Solo dalla conoscenza profonda dei diversi psicofarmaci che sono sul mercato
può discendere, come ci si dice in uno dei capitoli del libro, la scelta di
questa, o di quella, molecola che sia la meglio dotata di terapeuticità in ciascuna
delle diverse condizioni psicopatologiche.

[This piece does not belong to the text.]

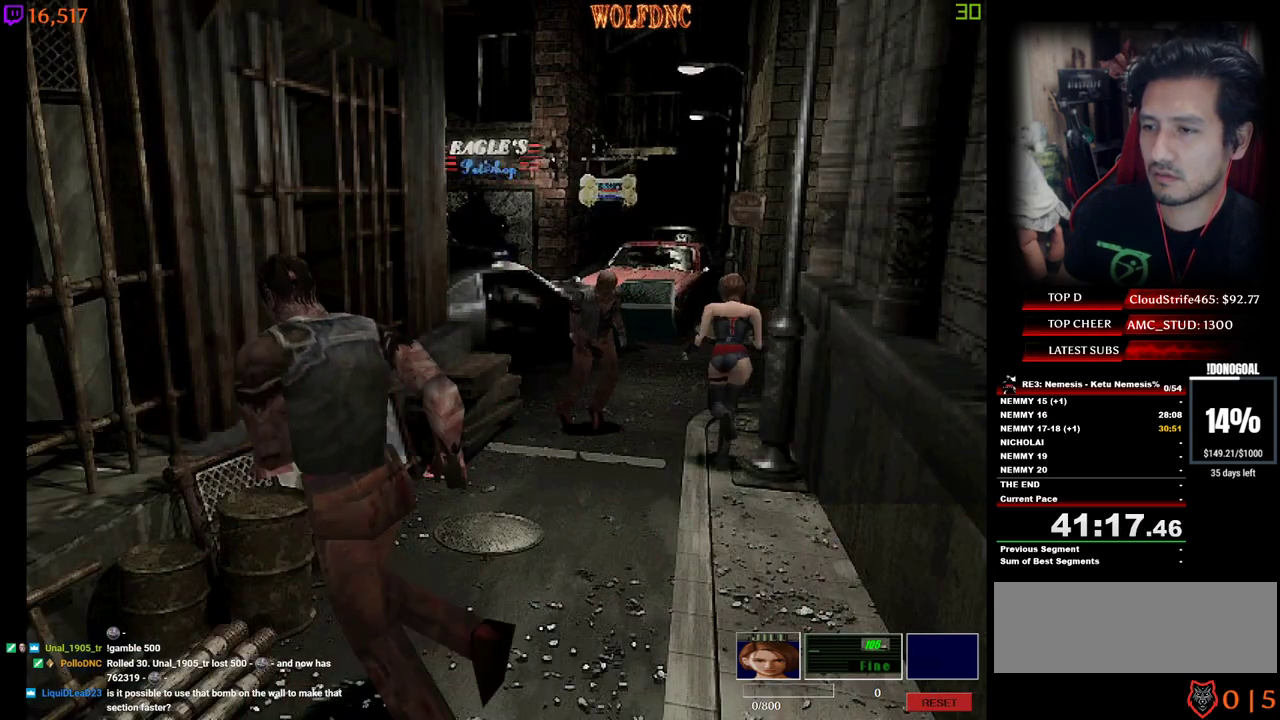
{"keys": ["d", "num4", "w"], "events": [[217, "a", "down"], [450, "a", "up"], [500, "d", "down"]]}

Non potrei infine non mettere in evidenza gli aspetti tematici che riguardano
i contesti sociali e politici della terapia della Gestalt, e insieme quelli che
riguardano le sindromi psicopatologico-cliniche delle quali il libro si occupa in
capitoli di grande significazione teorica e pratica; così da farne un trattato di
psicoterapia ma anche di psichiatria e di psicopatologia riviste originalmente
alla luce delle prospettive gestaltiche. Così, sono affascinanti le pagine dedicate
al suicidio che ci confrontano con il suo mistero, e con quello che è possibile
fare per prevenirne la realizzazione; ma anche le pagine dedicate alle demenze,
alle sindromi depressive e ansiose, alle sindromi anancastiche e ai disturbi alimentari,
che sono illustrate nei loro aspetti psicoterapeutici ma anche psicopatologici
e fenomenologici.
Ho voluto così indicare a grandi linee le strutture portanti di queste pagine
che testimoniano del rigore concettuale, della ampiezza della esperienza, della
conoscenza bibliografica degli indirizzi psicoterapeutici e psicopatologici, della
valorizzazione della soggettività del dolore e della sofferenza, del dialogo
come ricerca delle attese e delle speranze dei pazienti, e anche delle dimensioni
temporali e spaziali della malattia. Problematiche, queste, di radicale matrice
fenomenologica che nel libro sono rigorosamente rivalutate, e riconsiderate,
muovendo dalle prospettive della terapia della Gestalt.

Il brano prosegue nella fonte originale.